Search each line below for the word "down" and list those that contain it.

-- Supplied information follows --

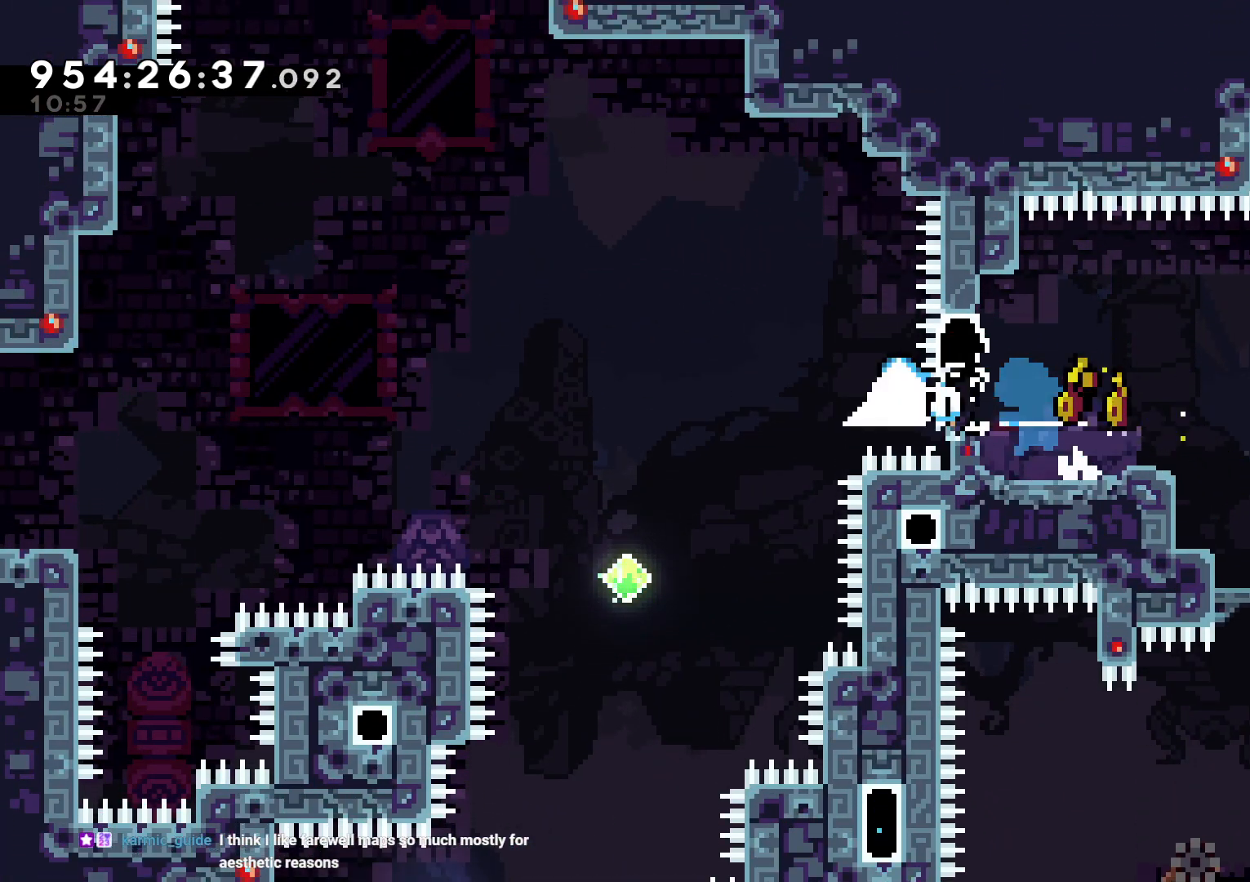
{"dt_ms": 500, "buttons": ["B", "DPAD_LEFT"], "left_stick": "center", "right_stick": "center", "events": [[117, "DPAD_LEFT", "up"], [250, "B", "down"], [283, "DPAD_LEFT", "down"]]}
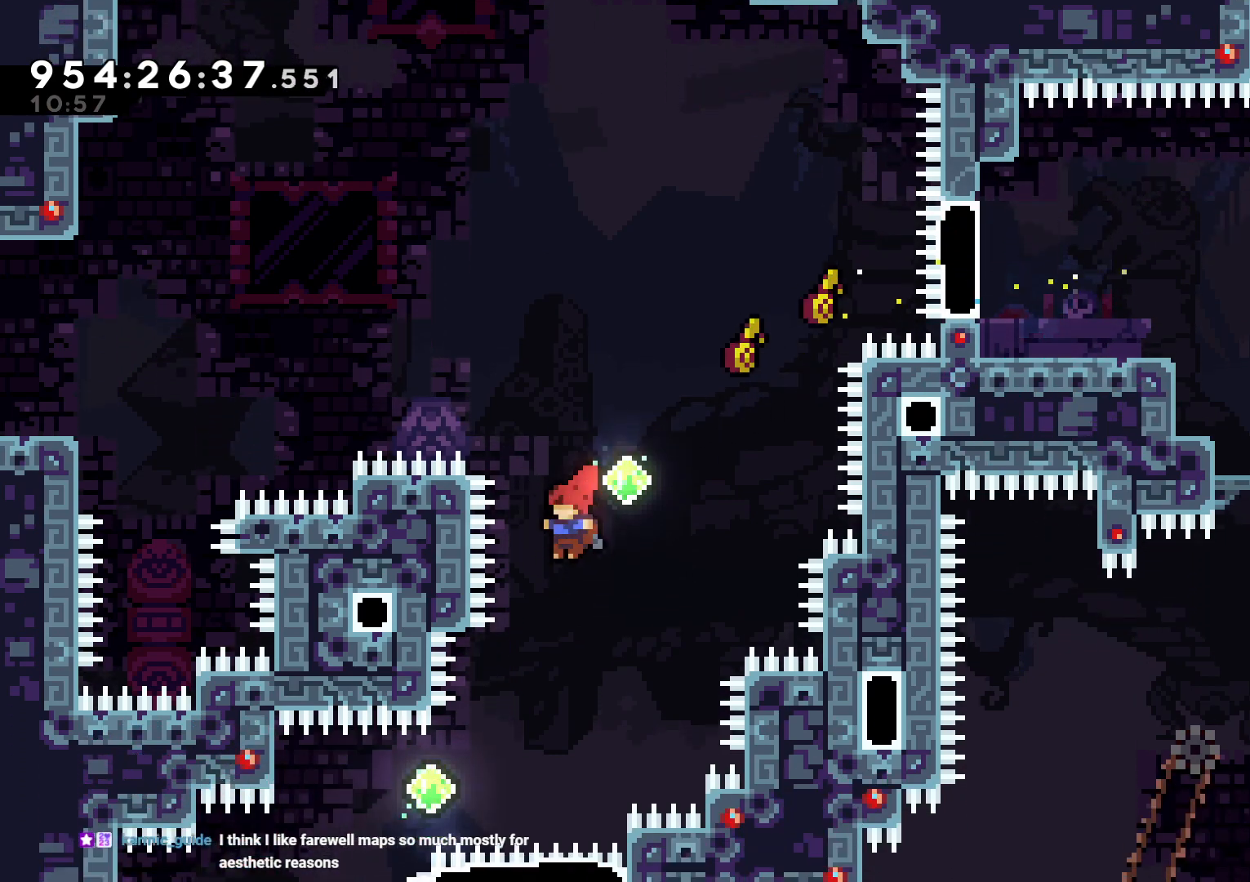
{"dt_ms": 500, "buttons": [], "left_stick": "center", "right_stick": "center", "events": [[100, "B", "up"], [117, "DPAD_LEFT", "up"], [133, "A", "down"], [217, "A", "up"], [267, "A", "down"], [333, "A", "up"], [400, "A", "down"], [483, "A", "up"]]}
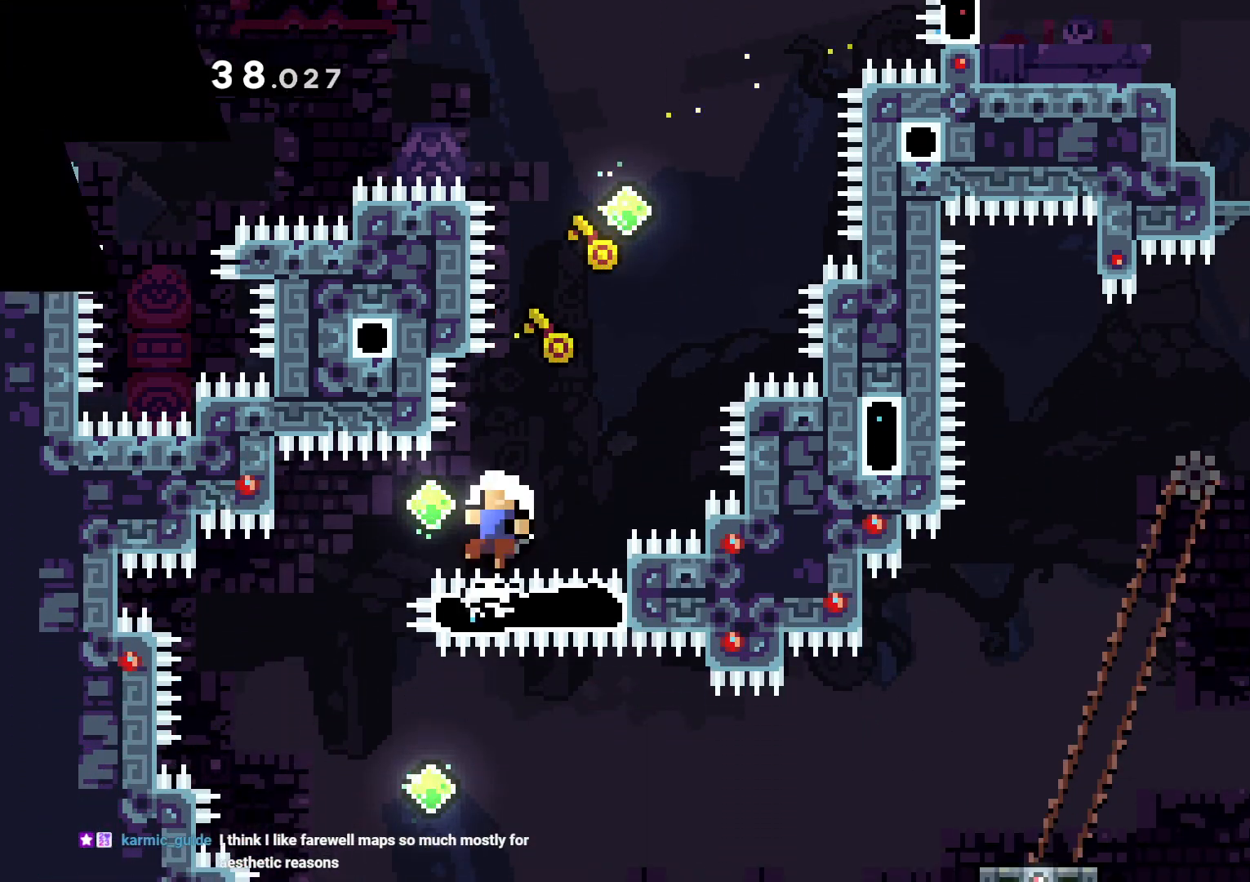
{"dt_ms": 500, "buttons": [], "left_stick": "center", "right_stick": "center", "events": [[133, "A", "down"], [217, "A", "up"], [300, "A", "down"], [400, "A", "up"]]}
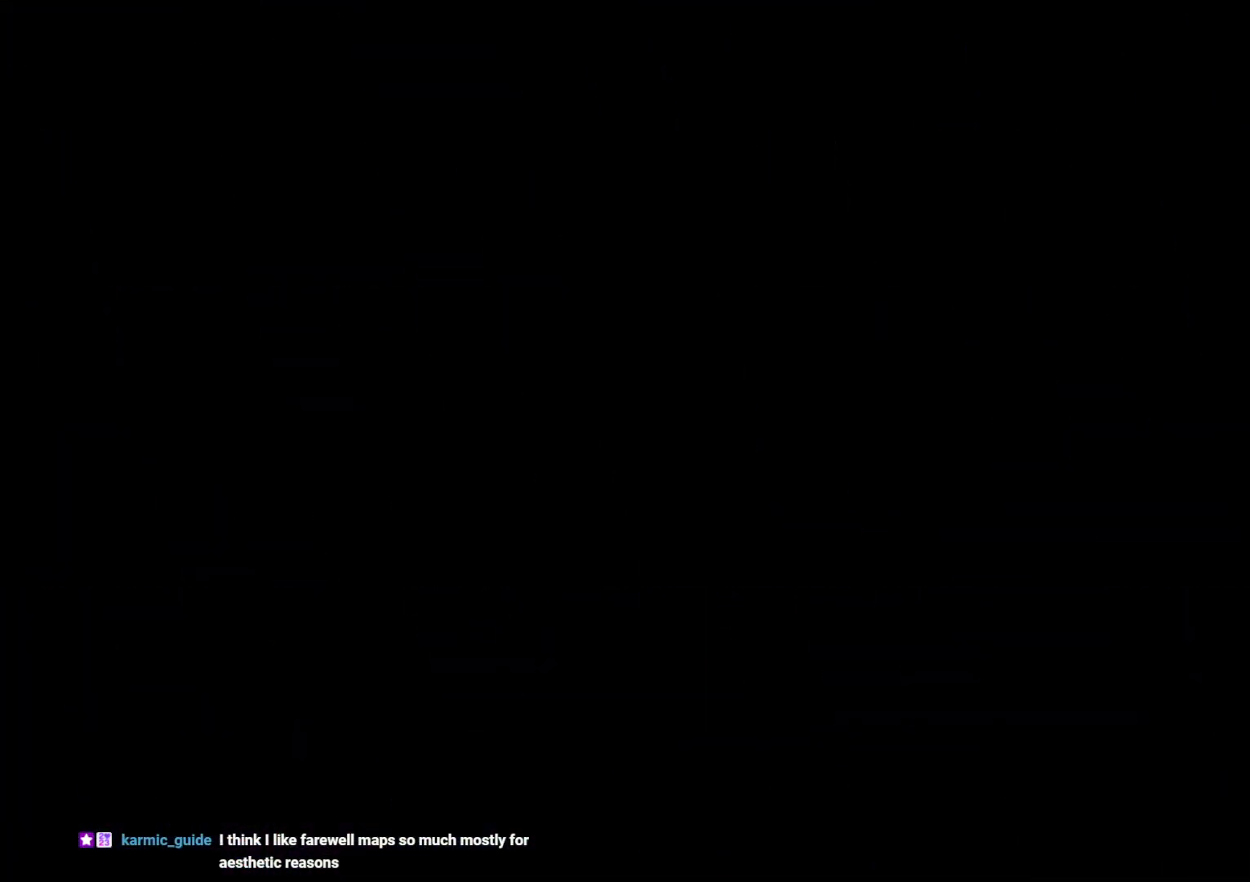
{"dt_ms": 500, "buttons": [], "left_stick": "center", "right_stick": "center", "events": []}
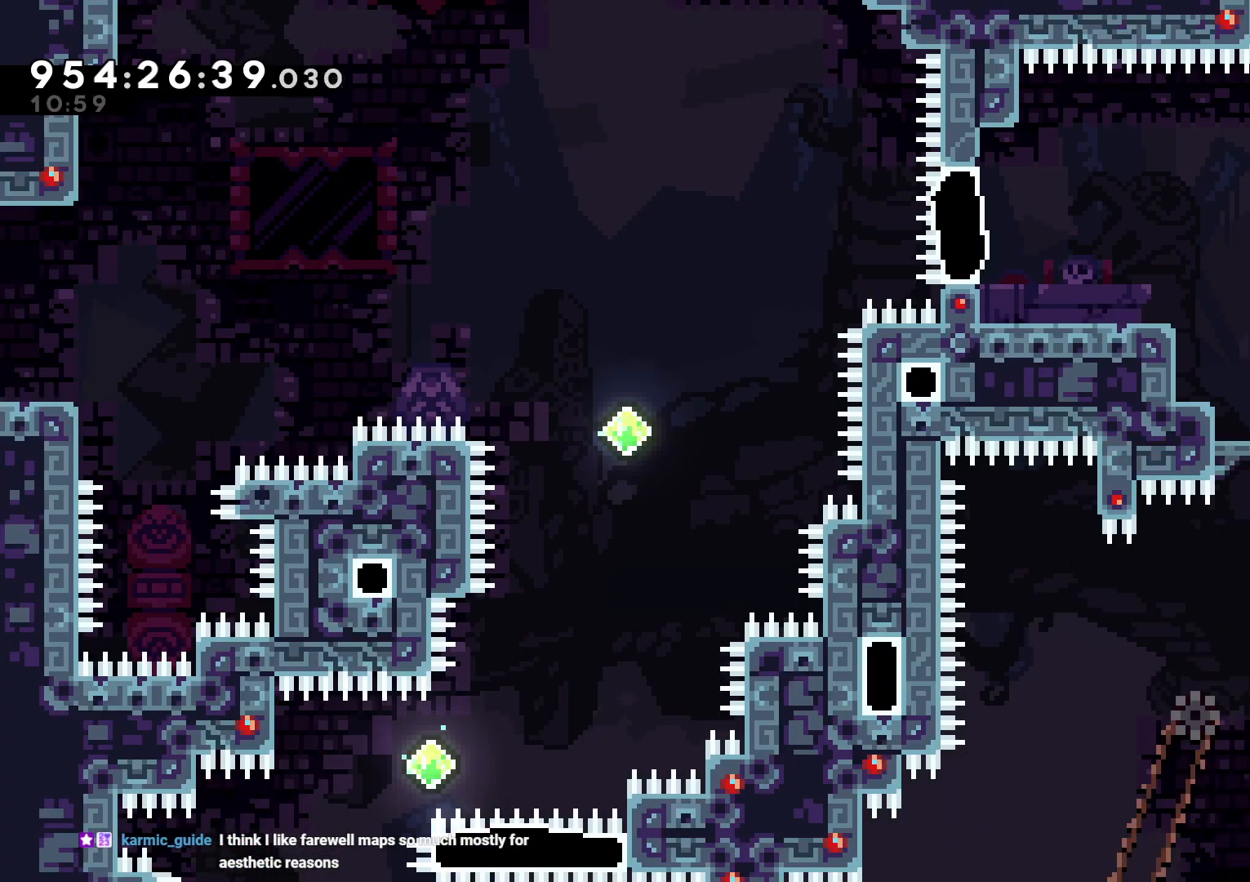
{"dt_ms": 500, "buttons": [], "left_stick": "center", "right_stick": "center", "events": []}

-- Supplied information concluded --

* [Task response]:
{"dt_ms": 500, "buttons": ["B", "DPAD_LEFT"], "left_stick": "center", "right_stick": "center", "events": [[117, "DPAD_LEFT", "up"], [250, "B", "down"], [283, "DPAD_LEFT", "down"]]}
{"dt_ms": 500, "buttons": [], "left_stick": "center", "right_stick": "center", "events": [[100, "B", "up"], [117, "DPAD_LEFT", "up"], [133, "A", "down"], [217, "A", "up"], [267, "A", "down"], [333, "A", "up"], [400, "A", "down"], [483, "A", "up"]]}
{"dt_ms": 500, "buttons": [], "left_stick": "center", "right_stick": "center", "events": [[133, "A", "down"], [217, "A", "up"], [300, "A", "down"], [400, "A", "up"]]}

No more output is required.